::: PAGE EXTRACT :::

Chinese retaliatory tariffs that targeted U.S. vehicles could hurt workers at the BMW factory in Spartanburg, South Carolina, which sends about 25,000 vehicles to China per year, or the Mercedes-Benz SUV plant in Alabama that builds electric SUVs sold in the world's largest market.

A clean-technology trade war between the United States and China could also drive up the costs of EVs, batteries and other EV hardware, keeping overall EV prices high, industry executives and some analysts said. EVs wearing U.S. brands, such as the Mustang Mach-E or Tesla Model 3, have 30% to 51% Chinese content, according to U.S. Transportation Department data.

"From the battery, from the mining, from all the technology integration, the Chinese supply chain now is the leading supply chain. It's the best," Stella Li, head of Chinese EV and battery maker BYD's operations in the Americas, said at the Milken Conference last week. "Why don't you allow a U.S. company to have the freedom to choose the best supplier?"

Even before Biden's action on Tuesday, electric vehicles had taken a central position in the U.S. presidential race. EVs are now symbolic in partisan debates over climate policy and how the U.S. should respond to China's efforts to dominate critical technologies in the 21st century.

Democrat Biden and his presumptive Republican opponent Donald Trump agree on very little, except when it comes to using steep tariffs and other trade barriers to keep Chinese EV makers out of the U.S. market. Biden and Trump are betting that anti-China trade policies will appeal to voters in swing states such as Michigan, Wisconsin and Pennsylvania, which depend on manufacturing jobs.

A PAGE FROM CHINA'S PLAYBOOK

Experts are divided over whether stronger tariff protection will help U.S. automakers in the long run, or work to the benefit of consumers.

"The tariffs buy important time," said Michael Dunne, a consultant who has watched the Chinese auto industry for years. "The U.S. is five to seven years behind China when it comes to electric vehicles and battery supply chains." China protected its automakers in the 1990s and 2000s, Dunne said. "U.S. political leaders could rightly say we are just borrowing a page from China's playbook." 

Advocates of speeding up the pace of EV adoption to cut U.S. carbon dioxide emissions warn that reducing pressure from Chinese EV manufacturers will backfire.

Longer-term, Detroit automakers sheltered from Chinese competition could replay the experience of the 1970s and 1980s, when import restrictions on imported Japanese cars gave the domestic automakers a reprieve from low-priced rivals.

:::

→ **CHECK YOUR UNDERSTANDING**
1: Answer these from the EV tariff article:
(a) About how many vehicles per year does the BMW factory in Spartanburg send to China?
(b) According to U.S. Transportation Department data, how much Chinese content do EVs with U.S. brands such as the Mustang Mach-E or Tesla Model 3 have?
(c) How far behind China does Michael Dunne say the U.S. is on electric vehicles and battery supply chains?
2: Return everything in the EV tariff article from "Advocates of speeding" down to "from low-priced rivals.", with the wording unchanged.
The data after this point can be ignored.

::: INFORMATION PROVIDED :::

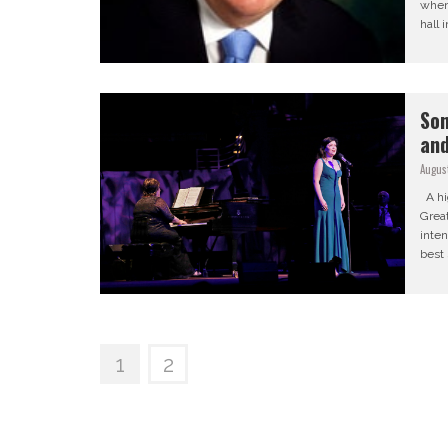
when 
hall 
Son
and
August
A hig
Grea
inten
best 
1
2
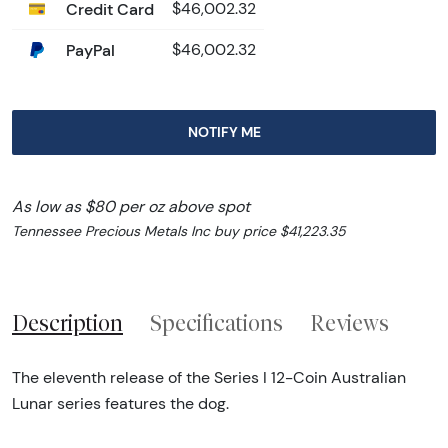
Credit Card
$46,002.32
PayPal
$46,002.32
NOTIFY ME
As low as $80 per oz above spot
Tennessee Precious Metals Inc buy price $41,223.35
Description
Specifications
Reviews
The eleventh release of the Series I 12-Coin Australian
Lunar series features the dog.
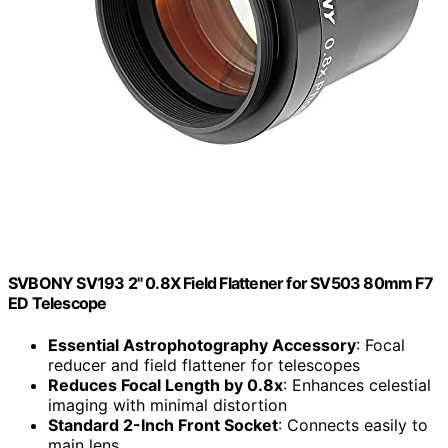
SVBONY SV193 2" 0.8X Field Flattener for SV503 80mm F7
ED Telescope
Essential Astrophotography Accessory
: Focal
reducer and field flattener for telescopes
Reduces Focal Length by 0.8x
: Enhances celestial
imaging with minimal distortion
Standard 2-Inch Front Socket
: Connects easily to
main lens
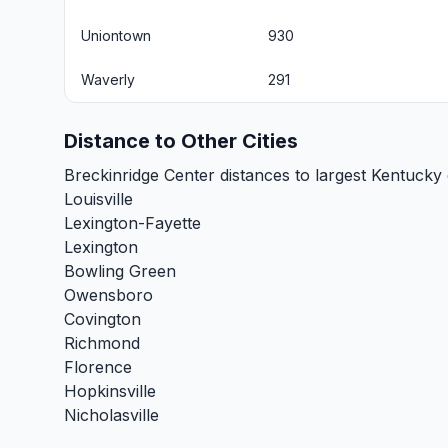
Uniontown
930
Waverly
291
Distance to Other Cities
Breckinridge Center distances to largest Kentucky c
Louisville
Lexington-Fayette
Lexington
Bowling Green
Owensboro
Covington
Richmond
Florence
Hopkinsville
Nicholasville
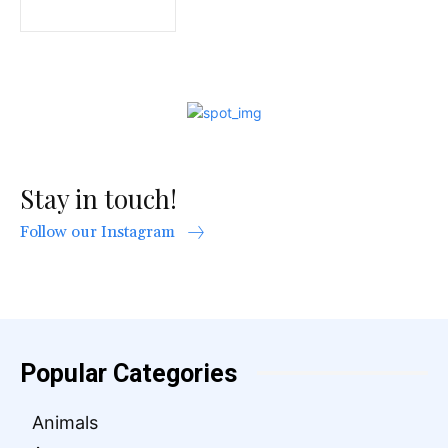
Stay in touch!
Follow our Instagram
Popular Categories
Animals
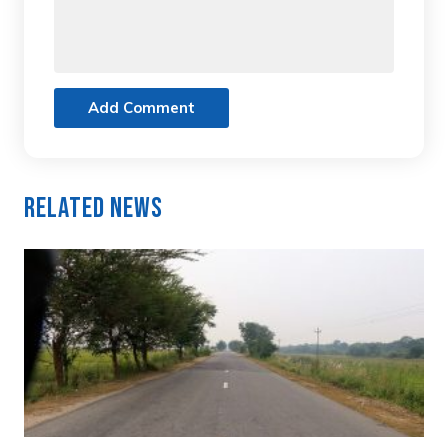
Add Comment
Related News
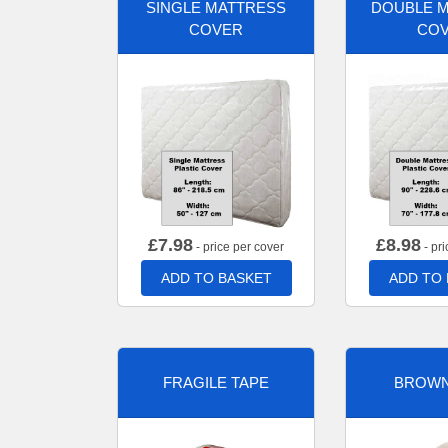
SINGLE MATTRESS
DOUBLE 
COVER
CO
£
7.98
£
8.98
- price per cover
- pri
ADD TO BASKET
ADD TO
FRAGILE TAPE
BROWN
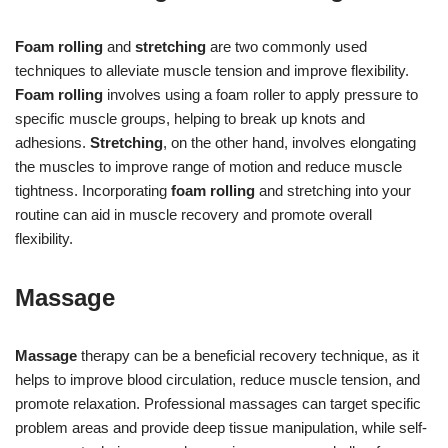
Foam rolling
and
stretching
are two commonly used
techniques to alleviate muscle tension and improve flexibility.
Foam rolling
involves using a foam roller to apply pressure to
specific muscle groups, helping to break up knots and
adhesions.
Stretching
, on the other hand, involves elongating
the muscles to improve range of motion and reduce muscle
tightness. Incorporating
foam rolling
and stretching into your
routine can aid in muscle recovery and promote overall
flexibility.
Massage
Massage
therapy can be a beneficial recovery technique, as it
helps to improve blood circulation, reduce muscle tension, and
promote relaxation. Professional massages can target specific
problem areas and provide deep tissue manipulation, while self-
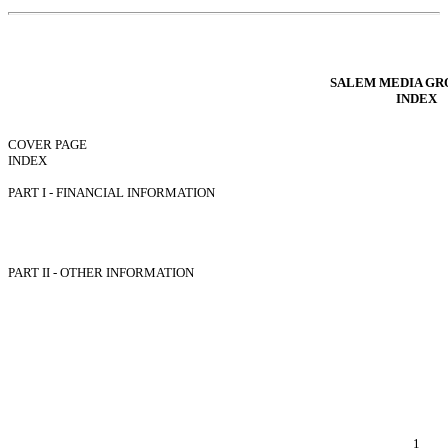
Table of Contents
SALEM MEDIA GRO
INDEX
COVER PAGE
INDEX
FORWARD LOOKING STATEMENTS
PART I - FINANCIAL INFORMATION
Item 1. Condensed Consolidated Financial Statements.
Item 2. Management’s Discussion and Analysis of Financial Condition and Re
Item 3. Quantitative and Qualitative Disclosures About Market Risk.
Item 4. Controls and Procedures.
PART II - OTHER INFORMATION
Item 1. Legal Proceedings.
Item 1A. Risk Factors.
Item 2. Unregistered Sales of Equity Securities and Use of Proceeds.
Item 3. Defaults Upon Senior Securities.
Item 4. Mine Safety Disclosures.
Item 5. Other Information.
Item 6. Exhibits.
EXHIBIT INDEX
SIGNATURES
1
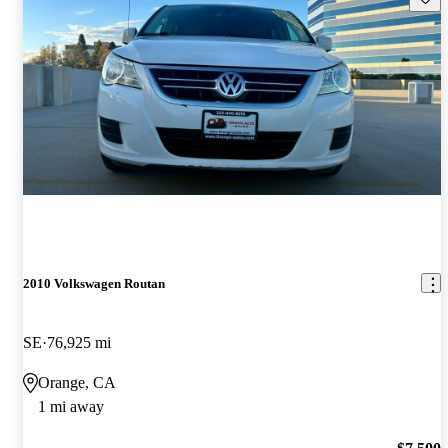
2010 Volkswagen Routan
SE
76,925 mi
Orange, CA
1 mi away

:::

→ **ANSWERS TO EACH TASK**
1:
(a) About 25,000 vehicles.
(b) 30% to 51%.
(c) Five to seven years.

2:
Advocates of speeding up the pace of EV adoption to cut U.S. carbon dioxide emissions warn that reducing pressure from Chinese EV manufacturers will backfire.

Longer-term, Detroit automakers sheltered from Chinese competition could replay the experience of the 1970s and 1980s, when import restrictions on imported Japanese cars gave the domestic automakers a reprieve from low-priced rivals.